● **YOUR GOAL**:
Once you have read the listing, retype all of it exactly.

● **MATERIAL PROVIDED**:
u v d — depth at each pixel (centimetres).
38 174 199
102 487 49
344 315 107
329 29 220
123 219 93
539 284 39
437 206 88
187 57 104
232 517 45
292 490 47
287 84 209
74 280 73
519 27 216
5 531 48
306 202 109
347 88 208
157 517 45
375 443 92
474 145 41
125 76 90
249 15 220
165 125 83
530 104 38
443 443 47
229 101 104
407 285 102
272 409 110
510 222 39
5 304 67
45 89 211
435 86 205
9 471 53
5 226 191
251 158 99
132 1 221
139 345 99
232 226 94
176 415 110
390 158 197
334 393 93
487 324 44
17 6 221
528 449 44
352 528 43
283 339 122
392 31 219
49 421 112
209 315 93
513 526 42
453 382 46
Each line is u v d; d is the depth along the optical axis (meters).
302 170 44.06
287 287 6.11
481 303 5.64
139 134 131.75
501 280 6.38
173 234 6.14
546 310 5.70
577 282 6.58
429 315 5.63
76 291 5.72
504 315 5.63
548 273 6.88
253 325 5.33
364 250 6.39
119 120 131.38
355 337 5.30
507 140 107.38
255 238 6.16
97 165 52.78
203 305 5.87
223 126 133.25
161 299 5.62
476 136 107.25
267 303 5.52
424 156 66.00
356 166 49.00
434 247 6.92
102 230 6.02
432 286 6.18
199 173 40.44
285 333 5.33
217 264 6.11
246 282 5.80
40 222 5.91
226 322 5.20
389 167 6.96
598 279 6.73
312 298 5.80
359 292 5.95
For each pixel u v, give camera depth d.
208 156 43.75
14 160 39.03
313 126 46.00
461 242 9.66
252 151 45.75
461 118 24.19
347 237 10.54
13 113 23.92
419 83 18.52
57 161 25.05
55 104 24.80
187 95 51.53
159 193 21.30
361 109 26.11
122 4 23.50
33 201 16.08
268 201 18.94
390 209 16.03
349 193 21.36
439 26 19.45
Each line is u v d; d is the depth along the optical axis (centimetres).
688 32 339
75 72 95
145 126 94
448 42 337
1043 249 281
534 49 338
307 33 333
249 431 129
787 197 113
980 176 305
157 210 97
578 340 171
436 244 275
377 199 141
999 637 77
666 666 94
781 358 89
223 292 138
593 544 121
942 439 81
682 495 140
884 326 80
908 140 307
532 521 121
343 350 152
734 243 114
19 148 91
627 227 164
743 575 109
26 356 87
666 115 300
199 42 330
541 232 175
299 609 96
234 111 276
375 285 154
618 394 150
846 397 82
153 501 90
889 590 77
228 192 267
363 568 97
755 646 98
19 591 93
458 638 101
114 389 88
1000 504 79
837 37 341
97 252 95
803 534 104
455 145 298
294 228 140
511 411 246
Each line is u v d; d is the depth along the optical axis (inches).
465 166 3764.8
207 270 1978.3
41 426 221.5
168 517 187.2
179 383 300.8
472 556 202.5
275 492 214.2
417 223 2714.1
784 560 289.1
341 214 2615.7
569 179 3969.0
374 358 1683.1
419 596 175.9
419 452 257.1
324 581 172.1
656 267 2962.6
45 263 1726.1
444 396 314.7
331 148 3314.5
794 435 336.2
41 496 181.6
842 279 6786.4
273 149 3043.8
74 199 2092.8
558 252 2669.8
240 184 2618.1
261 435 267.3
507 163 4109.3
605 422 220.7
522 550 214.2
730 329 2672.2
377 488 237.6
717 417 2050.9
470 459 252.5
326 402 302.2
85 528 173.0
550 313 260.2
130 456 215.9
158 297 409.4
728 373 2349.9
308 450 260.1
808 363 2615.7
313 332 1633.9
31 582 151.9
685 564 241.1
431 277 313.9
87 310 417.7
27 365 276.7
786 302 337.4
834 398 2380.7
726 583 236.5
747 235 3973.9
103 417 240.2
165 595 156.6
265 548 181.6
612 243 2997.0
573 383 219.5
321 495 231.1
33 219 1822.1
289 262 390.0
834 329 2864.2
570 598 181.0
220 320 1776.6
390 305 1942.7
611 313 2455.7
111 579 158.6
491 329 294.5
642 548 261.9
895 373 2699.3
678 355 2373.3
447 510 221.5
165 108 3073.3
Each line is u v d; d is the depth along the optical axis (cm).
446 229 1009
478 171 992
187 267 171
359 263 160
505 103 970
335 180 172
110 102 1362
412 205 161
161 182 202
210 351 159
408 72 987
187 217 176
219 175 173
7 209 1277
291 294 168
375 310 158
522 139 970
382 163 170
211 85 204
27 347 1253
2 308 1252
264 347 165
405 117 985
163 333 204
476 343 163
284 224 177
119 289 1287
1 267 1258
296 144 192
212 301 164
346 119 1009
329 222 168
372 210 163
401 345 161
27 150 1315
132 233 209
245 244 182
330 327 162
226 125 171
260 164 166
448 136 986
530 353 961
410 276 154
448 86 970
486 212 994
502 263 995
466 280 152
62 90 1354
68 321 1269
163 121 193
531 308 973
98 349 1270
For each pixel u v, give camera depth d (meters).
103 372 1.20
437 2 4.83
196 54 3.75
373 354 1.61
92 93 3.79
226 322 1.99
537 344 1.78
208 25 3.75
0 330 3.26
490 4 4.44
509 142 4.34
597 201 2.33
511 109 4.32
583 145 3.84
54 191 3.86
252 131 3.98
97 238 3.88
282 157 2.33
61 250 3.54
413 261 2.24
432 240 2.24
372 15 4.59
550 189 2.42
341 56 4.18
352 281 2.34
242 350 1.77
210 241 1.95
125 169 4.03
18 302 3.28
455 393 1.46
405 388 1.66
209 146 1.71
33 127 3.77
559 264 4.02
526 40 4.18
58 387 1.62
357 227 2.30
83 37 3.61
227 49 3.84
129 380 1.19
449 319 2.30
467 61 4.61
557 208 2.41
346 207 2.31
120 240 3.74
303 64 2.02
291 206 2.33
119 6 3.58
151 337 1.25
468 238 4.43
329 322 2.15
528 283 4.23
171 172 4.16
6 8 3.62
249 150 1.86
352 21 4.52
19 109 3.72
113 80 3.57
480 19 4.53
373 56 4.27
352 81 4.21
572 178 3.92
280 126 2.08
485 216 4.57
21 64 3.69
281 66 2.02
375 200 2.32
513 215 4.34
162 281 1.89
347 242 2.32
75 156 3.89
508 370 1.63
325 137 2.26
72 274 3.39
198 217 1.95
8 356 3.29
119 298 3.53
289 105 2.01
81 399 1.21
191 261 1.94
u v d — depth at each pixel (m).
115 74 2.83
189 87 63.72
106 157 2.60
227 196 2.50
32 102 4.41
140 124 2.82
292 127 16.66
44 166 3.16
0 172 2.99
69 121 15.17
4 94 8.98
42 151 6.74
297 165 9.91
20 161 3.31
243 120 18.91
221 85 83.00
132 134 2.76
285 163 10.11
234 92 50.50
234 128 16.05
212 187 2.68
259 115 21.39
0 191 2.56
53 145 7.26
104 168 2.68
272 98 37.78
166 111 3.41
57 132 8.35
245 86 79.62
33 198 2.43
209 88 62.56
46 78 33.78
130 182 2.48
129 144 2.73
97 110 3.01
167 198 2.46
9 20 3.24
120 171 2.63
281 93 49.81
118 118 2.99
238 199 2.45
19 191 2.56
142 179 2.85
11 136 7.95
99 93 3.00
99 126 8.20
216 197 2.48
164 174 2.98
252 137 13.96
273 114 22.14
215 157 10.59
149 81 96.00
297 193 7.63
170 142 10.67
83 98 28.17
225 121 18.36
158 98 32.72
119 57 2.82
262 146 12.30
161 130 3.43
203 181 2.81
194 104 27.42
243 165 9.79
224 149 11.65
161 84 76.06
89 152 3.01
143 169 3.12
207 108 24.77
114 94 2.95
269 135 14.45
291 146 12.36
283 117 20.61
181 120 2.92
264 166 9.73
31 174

● **SOLUTION TO THE EXERCISE**:
u v d — depth at each pixel (centimetres).
38 174 199
102 487 49
344 315 107
329 29 220
123 219 93
539 284 39
437 206 88
187 57 104
232 517 45
292 490 47
287 84 209
74 280 73
519 27 216
5 531 48
306 202 109
347 88 208
157 517 45
375 443 92
474 145 41
125 76 90
249 15 220
165 125 83
530 104 38
443 443 47
229 101 104
407 285 102
272 409 110
510 222 39
5 304 67
45 89 211
435 86 205
9 471 53
5 226 191
251 158 99
132 1 221
139 345 99
232 226 94
176 415 110
390 158 197
334 393 93
487 324 44
17 6 221
528 449 44
352 528 43
283 339 122
392 31 219
49 421 112
209 315 93
513 526 42
453 382 46
Each line is u v d; d is the depth along the optical axis (meters).
302 170 44.06
287 287 6.11
481 303 5.64
139 134 131.75
501 280 6.38
173 234 6.14
546 310 5.70
577 282 6.58
429 315 5.63
76 291 5.72
504 315 5.63
548 273 6.88
253 325 5.33
364 250 6.39
119 120 131.38
355 337 5.30
507 140 107.38
255 238 6.16
97 165 52.78
203 305 5.87
223 126 133.25
161 299 5.62
476 136 107.25
267 303 5.52
424 156 66.00
356 166 49.00
434 247 6.92
102 230 6.02
432 286 6.18
199 173 40.44
285 333 5.33
217 264 6.11
246 282 5.80
40 222 5.91
226 322 5.20
389 167 6.96
598 279 6.73
312 298 5.80
359 292 5.95
For each pixel u v, give camera depth d.
208 156 43.75
14 160 39.03
313 126 46.00
461 242 9.66
252 151 45.75
461 118 24.19
347 237 10.54
13 113 23.92
419 83 18.52
57 161 25.05
55 104 24.80
187 95 51.53
159 193 21.30
361 109 26.11
122 4 23.50
33 201 16.08
268 201 18.94
390 209 16.03
349 193 21.36
439 26 19.45
Each line is u v d; d is the depth along the optical axis (centimetres).
688 32 339
75 72 95
145 126 94
448 42 337
1043 249 281
534 49 338
307 33 333
249 431 129
787 197 113
980 176 305
157 210 97
578 340 171
436 244 275
377 199 141
999 637 77
666 666 94
781 358 89
223 292 138
593 544 121
942 439 81
682 495 140
884 326 80
908 140 307
532 521 121
343 350 152
734 243 114
19 148 91
627 227 164
743 575 109
26 356 87
666 115 300
199 42 330
541 232 175
299 609 96
234 111 276
375 285 154
618 394 150
846 397 82
153 501 90
889 590 77
228 192 267
363 568 97
755 646 98
19 591 93
458 638 101
114 389 88
1000 504 79
837 37 341
97 252 95
803 534 104
455 145 298
294 228 140
511 411 246
Each line is u v d; d is the depth along the optical axis (inches).
465 166 3764.8
207 270 1978.3
41 426 221.5
168 517 187.2
179 383 300.8
472 556 202.5
275 492 214.2
417 223 2714.1
784 560 289.1
341 214 2615.7
569 179 3969.0
374 358 1683.1
419 596 175.9
419 452 257.1
324 581 172.1
656 267 2962.6
45 263 1726.1
444 396 314.7
331 148 3314.5
794 435 336.2
41 496 181.6
842 279 6786.4
273 149 3043.8
74 199 2092.8
558 252 2669.8
240 184 2618.1
261 435 267.3
507 163 4109.3
605 422 220.7
522 550 214.2
730 329 2672.2
377 488 237.6
717 417 2050.9
470 459 252.5
326 402 302.2
85 528 173.0
550 313 260.2
130 456 215.9
158 297 409.4
728 373 2349.9
308 450 260.1
808 363 2615.7
313 332 1633.9
31 582 151.9
685 564 241.1
431 277 313.9
87 310 417.7
27 365 276.7
786 302 337.4
834 398 2380.7
726 583 236.5
747 235 3973.9
103 417 240.2
165 595 156.6
265 548 181.6
612 243 2997.0
573 383 219.5
321 495 231.1
33 219 1822.1
289 262 390.0
834 329 2864.2
570 598 181.0
220 320 1776.6
390 305 1942.7
611 313 2455.7
111 579 158.6
491 329 294.5
642 548 261.9
895 373 2699.3
678 355 2373.3
447 510 221.5
165 108 3073.3
Each line is u v d; d is the depth along the optical axis (cm).
446 229 1009
478 171 992
187 267 171
359 263 160
505 103 970
335 180 172
110 102 1362
412 205 161
161 182 202
210 351 159
408 72 987
187 217 176
219 175 173
7 209 1277
291 294 168
375 310 158
522 139 970
382 163 170
211 85 204
27 347 1253
2 308 1252
264 347 165
405 117 985
163 333 204
476 343 163
284 224 177
119 289 1287
1 267 1258
296 144 192
212 301 164
346 119 1009
329 222 168
372 210 163
401 345 161
27 150 1315
132 233 209
245 244 182
330 327 162
226 125 171
260 164 166
448 136 986
530 353 961
410 276 154
448 86 970
486 212 994
502 263 995
466 280 152
62 90 1354
68 321 1269
163 121 193
531 308 973
98 349 1270
For each pixel u v, give camera depth d (meters).
103 372 1.20
437 2 4.83
196 54 3.75
373 354 1.61
92 93 3.79
226 322 1.99
537 344 1.78
208 25 3.75
0 330 3.26
490 4 4.44
509 142 4.34
597 201 2.33
511 109 4.32
583 145 3.84
54 191 3.86
252 131 3.98
97 238 3.88
282 157 2.33
61 250 3.54
413 261 2.24
432 240 2.24
372 15 4.59
550 189 2.42
341 56 4.18
352 281 2.34
242 350 1.77
210 241 1.95
125 169 4.03
18 302 3.28
455 393 1.46
405 388 1.66
209 146 1.71
33 127 3.77
559 264 4.02
526 40 4.18
58 387 1.62
357 227 2.30
83 37 3.61
227 49 3.84
129 380 1.19
449 319 2.30
467 61 4.61
557 208 2.41
346 207 2.31
120 240 3.74
303 64 2.02
291 206 2.33
119 6 3.58
151 337 1.25
468 238 4.43
329 322 2.15
528 283 4.23
171 172 4.16
6 8 3.62
249 150 1.86
352 21 4.52
19 109 3.72
113 80 3.57
480 19 4.53
373 56 4.27
352 81 4.21
572 178 3.92
280 126 2.08
485 216 4.57
21 64 3.69
281 66 2.02
375 200 2.32
513 215 4.34
162 281 1.89
347 242 2.32
75 156 3.89
508 370 1.63
325 137 2.26
72 274 3.39
198 217 1.95
8 356 3.29
119 298 3.53
289 105 2.01
81 399 1.21
191 261 1.94
u v d — depth at each pixel (m).
115 74 2.83
189 87 63.72
106 157 2.60
227 196 2.50
32 102 4.41
140 124 2.82
292 127 16.66
44 166 3.16
0 172 2.99
69 121 15.17
4 94 8.98
42 151 6.74
297 165 9.91
20 161 3.31
243 120 18.91
221 85 83.00
132 134 2.76
285 163 10.11
234 92 50.50
234 128 16.05
212 187 2.68
259 115 21.39
0 191 2.56
53 145 7.26
104 168 2.68
272 98 37.78
166 111 3.41
57 132 8.35
245 86 79.62
33 198 2.43
209 88 62.56
46 78 33.78
130 182 2.48
129 144 2.73
97 110 3.01
167 198 2.46
9 20 3.24
120 171 2.63
281 93 49.81
118 118 2.99
238 199 2.45
19 191 2.56
142 179 2.85
11 136 7.95
99 93 3.00
99 126 8.20
216 197 2.48
164 174 2.98
252 137 13.96
273 114 22.14
215 157 10.59
149 81 96.00
297 193 7.63
170 142 10.67
83 98 28.17
225 121 18.36
158 98 32.72
119 57 2.82
262 146 12.30
161 130 3.43
203 181 2.81
194 104 27.42
243 165 9.79
224 149 11.65
161 84 76.06
89 152 3.01
143 169 3.12
207 108 24.77
114 94 2.95
269 135 14.45
291 146 12.36
283 117 20.61
181 120 2.92
264 166 9.73
31 174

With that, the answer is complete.